## Task goal
Give the lines of the data from the line containing "If I were to" through the line containing "The framed artwork is roughly", inclusive, as a numbered list, skipping any blank lines.

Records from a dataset

Start of Block

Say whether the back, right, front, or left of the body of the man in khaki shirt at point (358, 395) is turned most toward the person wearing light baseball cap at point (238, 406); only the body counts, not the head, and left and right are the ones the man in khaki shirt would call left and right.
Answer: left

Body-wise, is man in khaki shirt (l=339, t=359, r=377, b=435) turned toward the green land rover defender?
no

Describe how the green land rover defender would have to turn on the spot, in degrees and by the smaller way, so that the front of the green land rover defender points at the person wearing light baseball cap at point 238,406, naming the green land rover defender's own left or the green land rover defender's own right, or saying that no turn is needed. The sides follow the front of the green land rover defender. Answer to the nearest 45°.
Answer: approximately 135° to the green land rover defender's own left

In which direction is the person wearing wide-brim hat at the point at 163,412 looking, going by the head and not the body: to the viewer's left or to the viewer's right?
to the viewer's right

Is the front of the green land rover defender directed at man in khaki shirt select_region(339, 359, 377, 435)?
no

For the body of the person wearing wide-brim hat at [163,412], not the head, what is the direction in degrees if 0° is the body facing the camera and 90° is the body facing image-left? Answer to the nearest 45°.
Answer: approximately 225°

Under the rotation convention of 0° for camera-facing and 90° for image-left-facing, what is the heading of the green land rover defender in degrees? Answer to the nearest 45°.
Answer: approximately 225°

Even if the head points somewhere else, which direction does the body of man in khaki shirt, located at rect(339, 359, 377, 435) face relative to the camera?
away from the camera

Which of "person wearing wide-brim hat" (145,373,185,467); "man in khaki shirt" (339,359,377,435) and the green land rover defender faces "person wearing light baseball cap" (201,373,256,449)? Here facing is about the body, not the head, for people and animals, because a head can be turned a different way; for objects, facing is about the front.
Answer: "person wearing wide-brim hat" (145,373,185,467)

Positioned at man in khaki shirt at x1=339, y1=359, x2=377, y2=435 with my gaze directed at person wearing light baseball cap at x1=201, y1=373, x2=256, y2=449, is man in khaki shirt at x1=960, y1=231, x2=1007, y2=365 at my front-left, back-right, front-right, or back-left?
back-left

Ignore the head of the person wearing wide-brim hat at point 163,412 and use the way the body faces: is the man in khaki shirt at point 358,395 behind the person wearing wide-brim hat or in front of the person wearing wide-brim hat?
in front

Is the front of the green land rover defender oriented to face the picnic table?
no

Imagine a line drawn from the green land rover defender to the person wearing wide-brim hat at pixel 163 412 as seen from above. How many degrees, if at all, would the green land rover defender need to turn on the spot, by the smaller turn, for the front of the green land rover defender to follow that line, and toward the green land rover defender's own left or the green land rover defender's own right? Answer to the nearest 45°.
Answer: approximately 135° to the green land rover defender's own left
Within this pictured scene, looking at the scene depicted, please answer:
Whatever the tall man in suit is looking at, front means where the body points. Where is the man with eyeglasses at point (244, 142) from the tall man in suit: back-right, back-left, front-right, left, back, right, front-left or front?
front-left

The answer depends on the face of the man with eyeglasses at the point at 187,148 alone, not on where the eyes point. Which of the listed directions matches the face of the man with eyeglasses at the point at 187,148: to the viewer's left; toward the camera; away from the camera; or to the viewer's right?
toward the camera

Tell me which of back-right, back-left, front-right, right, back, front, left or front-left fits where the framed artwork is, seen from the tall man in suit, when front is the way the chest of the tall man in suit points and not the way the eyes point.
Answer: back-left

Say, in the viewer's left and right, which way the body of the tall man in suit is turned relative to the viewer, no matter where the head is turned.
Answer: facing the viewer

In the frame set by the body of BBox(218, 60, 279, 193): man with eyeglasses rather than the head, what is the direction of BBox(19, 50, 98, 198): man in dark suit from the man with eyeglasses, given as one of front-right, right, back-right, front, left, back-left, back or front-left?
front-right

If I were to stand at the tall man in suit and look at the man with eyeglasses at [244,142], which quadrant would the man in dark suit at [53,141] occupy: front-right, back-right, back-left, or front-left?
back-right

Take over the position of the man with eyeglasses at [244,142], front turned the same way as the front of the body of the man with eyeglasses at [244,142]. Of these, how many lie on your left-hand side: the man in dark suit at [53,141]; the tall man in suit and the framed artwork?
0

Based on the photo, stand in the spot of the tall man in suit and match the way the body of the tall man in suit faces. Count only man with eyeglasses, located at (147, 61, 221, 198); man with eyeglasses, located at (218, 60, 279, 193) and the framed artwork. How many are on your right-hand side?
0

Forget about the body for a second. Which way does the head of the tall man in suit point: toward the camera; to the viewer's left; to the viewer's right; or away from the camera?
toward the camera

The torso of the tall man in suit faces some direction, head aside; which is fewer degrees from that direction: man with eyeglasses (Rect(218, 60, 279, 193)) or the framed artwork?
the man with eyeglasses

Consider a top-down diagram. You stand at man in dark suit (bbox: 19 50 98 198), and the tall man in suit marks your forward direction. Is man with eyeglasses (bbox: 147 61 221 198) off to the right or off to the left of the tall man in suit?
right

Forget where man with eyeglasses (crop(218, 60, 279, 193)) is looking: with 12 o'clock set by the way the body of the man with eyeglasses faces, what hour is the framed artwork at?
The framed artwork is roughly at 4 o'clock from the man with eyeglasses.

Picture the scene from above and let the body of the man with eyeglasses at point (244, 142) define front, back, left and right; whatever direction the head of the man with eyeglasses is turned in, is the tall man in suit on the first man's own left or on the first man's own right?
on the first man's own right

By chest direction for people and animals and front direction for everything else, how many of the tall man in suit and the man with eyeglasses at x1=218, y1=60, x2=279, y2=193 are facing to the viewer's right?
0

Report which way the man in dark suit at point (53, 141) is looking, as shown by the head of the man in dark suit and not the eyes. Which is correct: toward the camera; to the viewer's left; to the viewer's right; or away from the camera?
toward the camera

End of Block
Start of Block

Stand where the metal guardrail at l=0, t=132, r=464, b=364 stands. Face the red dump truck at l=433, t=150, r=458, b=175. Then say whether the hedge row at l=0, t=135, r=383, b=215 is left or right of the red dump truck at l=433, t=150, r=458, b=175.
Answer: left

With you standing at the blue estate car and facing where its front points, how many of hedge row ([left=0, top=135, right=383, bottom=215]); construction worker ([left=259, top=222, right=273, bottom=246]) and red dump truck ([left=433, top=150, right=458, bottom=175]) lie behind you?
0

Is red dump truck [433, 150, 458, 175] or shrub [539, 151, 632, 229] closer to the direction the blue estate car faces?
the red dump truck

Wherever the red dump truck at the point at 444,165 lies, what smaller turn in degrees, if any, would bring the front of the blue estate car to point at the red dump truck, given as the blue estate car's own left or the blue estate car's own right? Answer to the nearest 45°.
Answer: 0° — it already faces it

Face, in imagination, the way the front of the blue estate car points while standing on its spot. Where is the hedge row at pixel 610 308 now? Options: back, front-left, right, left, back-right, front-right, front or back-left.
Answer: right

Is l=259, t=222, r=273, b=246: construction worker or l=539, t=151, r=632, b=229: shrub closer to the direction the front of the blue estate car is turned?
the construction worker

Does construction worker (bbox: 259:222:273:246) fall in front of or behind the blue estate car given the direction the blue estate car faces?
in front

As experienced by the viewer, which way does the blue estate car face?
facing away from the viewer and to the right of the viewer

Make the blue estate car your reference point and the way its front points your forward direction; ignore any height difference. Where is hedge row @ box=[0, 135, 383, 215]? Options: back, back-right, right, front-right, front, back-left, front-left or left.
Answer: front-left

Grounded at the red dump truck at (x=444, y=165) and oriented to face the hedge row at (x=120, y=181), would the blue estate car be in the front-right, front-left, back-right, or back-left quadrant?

End of Block

## Answer space
1. If I were to stand at the tall man in suit and look at the man with eyeglasses at [244,142], which quadrant would the man in dark suit at [53,141] occupy: front-right, back-right, back-left, or front-left?
2. back-right
3. Take over the position of the man with eyeglasses at [244,142], front turned the same way as the front of the body of the man with eyeglasses at [244,142]. Of these, how many lie on your left-hand side: the man in dark suit at [53,141]; the tall man in suit and the framed artwork?
4. 0
5. Based on the photo, stand in the spot of the tall man in suit and match the way the body of the tall man in suit faces. Count only man with eyeglasses, located at (147, 61, 221, 198); man with eyeglasses, located at (218, 60, 279, 193) and the framed artwork. How many are on your right-hand side?
6. 0
7. Forget about the body for a second. Which way does the head of the tall man in suit point: toward the camera; to the viewer's left; to the viewer's right; or away from the camera?
8. toward the camera
9. The torso of the tall man in suit faces some direction, head aside; which is fewer degrees from that direction: man with eyeglasses (Rect(218, 60, 279, 193)) or the framed artwork?
10. the man with eyeglasses
11. Consider a top-down diagram. You stand at man in dark suit (bbox: 19 50 98 198), and the tall man in suit marks your forward direction. Is man with eyeglasses (bbox: 147 61 221 198) off to the right or off to the left of the tall man in suit?
12. right
13. Forget where man with eyeglasses (crop(218, 60, 279, 193)) is looking: with 12 o'clock set by the way the body of the man with eyeglasses faces, what hour is the framed artwork at?
14. The framed artwork is roughly at 4 o'clock from the man with eyeglasses.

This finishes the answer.